One of my new year goals was to — Not do any office work during the weekend, and not feel guilty about it. Unfortunately, this weekend I had planned to do some work but ended not doing it anyway, and felt a lot of guilt because of that. Pretty much spoiled my weekend…blah 🙁

Contemplations on being someone’s boss

I went through many years as a student, graduate student, and then working in universities under department heads. Never really had someone work for me, or directly under me, until I hired two research assistants (RAs) for my research grants. I’ve learned a lot about being someone’s “boss” in the close to 2 years since I had my RAs.

I’ve learned that I am accountable for their errors. I had to apologize to a school principal for one of those errors.

I’ve learned that I have to correct them when they make errors. Sometimes this involves having difficult conversations with them. One time a young RA brought up an issue in front of a group of teachers, who were our research participants, but that issue should only be discussed among the research team and not with the teachers. So it was awkward to have to answer her question in front of the teachers. I was annoyed, so was my colleague, by this awkward situation. I was thinking of letting this indiscretion go, but my colleague insisted that I must address this matter. I’m a non-confrontational type of person and dreaded having this talk with the RA. But I did it, had the talk, pointed out her error, and she was surprisingly receptive to the mild reprimand/constructive feedback.

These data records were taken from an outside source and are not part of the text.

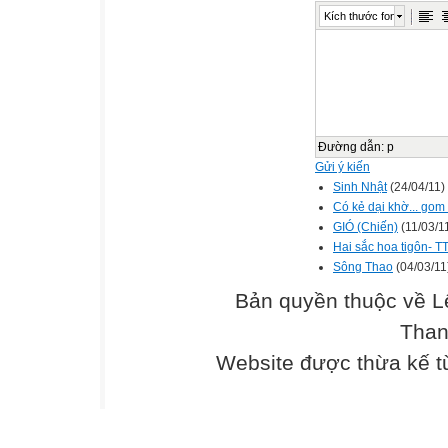
Kích thước font
Đường dẫn
:
p
Gửi ý kiến
Sinh Nhật
(24/04/11)
Có kẻ dại khờ... gom
GIÓ (Chiến)
(11/03/1
Hai sắc hoa tigôn- 
Sông Thao
(04/03/11
Bản quyền thuộc về L
Than
Website được thừa kế 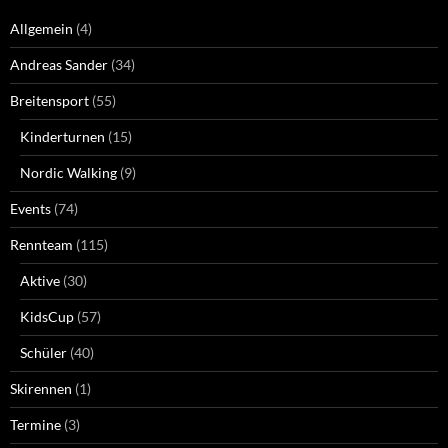
Allgemein
(4)
Andreas Sander
(34)
Breitensport
(55)
Kinderturnen
(15)
Nordic Walking
(9)
Events
(74)
Rennteam
(115)
Aktive
(30)
KidsCup
(57)
Schüler
(40)
Skirennen
(1)
Termine
(3)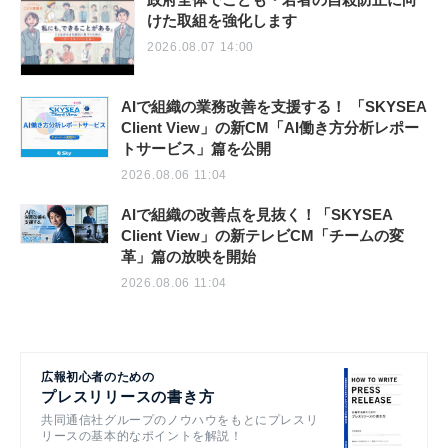
けた取組を強化します
2026.08.07 14:00
AIで組織の業務改善を支援する！ 「SKYSEA
Client View」の新CM「AI働き方分析レポー
トサービス」篇を公開
2026.08.06 11:04
AIで組織の改善点を見抜く！「SKYSEA
Client View」の新テレビCM「チームの変
革」篇の放映を開始
2026.08.06 11:04
広報初心者のための
プレスリリースの書き方
共同通信社グループのノウハウをもとにプレスリ
リースの基本的なポイントを解説！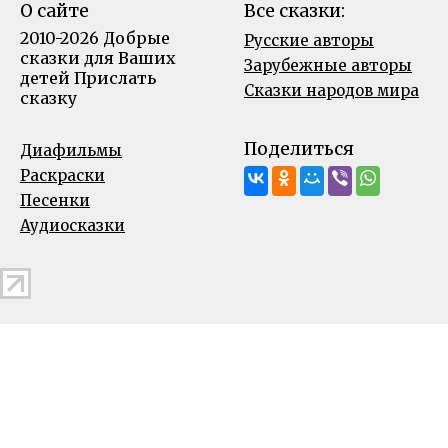
О сайте
Все сказки:
2010-2026 Добрые
Русские авторы
сказки для Ваших
Зарубежные авторы
детей
Прислать
Сказки народов мира
сказку
Поделиться
Диафильмы
Раскраски
Песенки
Аудиосказки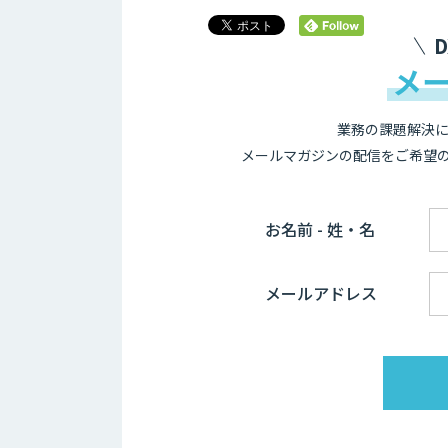
メ
業務の課題解決に
メールマガジンの配信をご希望
お名前 - 姓・名
メールアドレス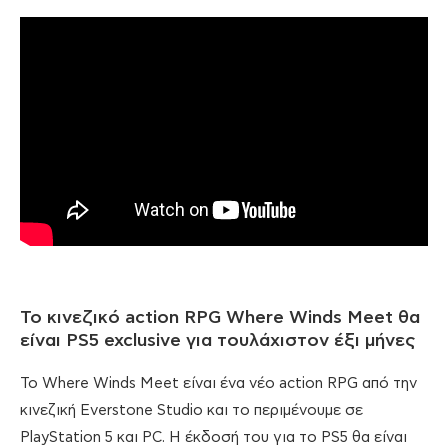
Το κινεζικό action RPG Where Winds Meet θα
είναι PS5 exclusive για τουλάχιστον έξι μήνες
Το Where Winds Meet είναι ένα νέο action RPG από την
κινεζική Everstone Studio και το περιμένουμε σε
PlayStation 5 και PC. Η έκδοσή του για το PS5 θα είναι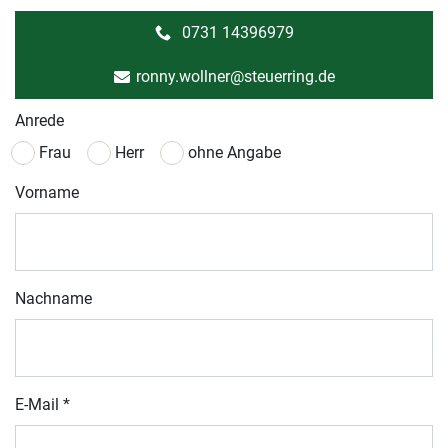
0731 14396979
ronny.wollner@steuerring.de
Anrede
Frau
Herr
ohne Angabe
Vorname
Nachname
E-Mail
*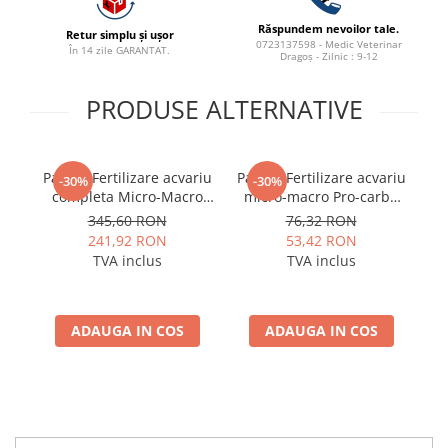
Răspundem nevoilor tale.
Retur simplu și ușor
0723137598 - Medic Veterinar
În 14 zile GARANTAT.
Dragoș - Zilnic : 9-12
PRODUSE ALTERNATIVE
Pachet Fertilizare acvariu
Pachet Fertilizare acvariu
Fe
-30%
-30%
completa Micro-Macro
micro-macro Pro-carbo
Pro-Fier-Carbo Plant
Plant Serum 3x100ml
345,60 RON
76,32 RON
Serum 4x1000ml
241,92 RON
53,42 RON
TVA inclus
TVA inclus
ADAUGA IN COS
ADAUGA IN COS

I’ve learned that I need to put people first, and not my research grant first. At the end of 2016 when my first RA’s mom was diagnosed with breast cancer, my RA was devastated and had to support her mom and family during that time. She missed several weeks of work. It wasn’t an intense time yet for the research project but I was quite worried that she would not be able to do the work, and whether I would need to let her go and find another RA. Research projects have tight deadlines and there isn’t much room for delay. But when I met with her and listened to her stories I empathized with her. So I pushed back all my grant worries, removed the “principal investigator” hat, put on my “friend” hat, and tried my best to support her then. Eventually things stabilized and she was able to get back to work.

I’ve learned to trust them and not micro-manage. Let them do their work, not check on their progress so often, and be ok if they are not in their office all the time. Both of them are dependable and do good work, so this is easy.

I will miss working with them when the research grants end this year.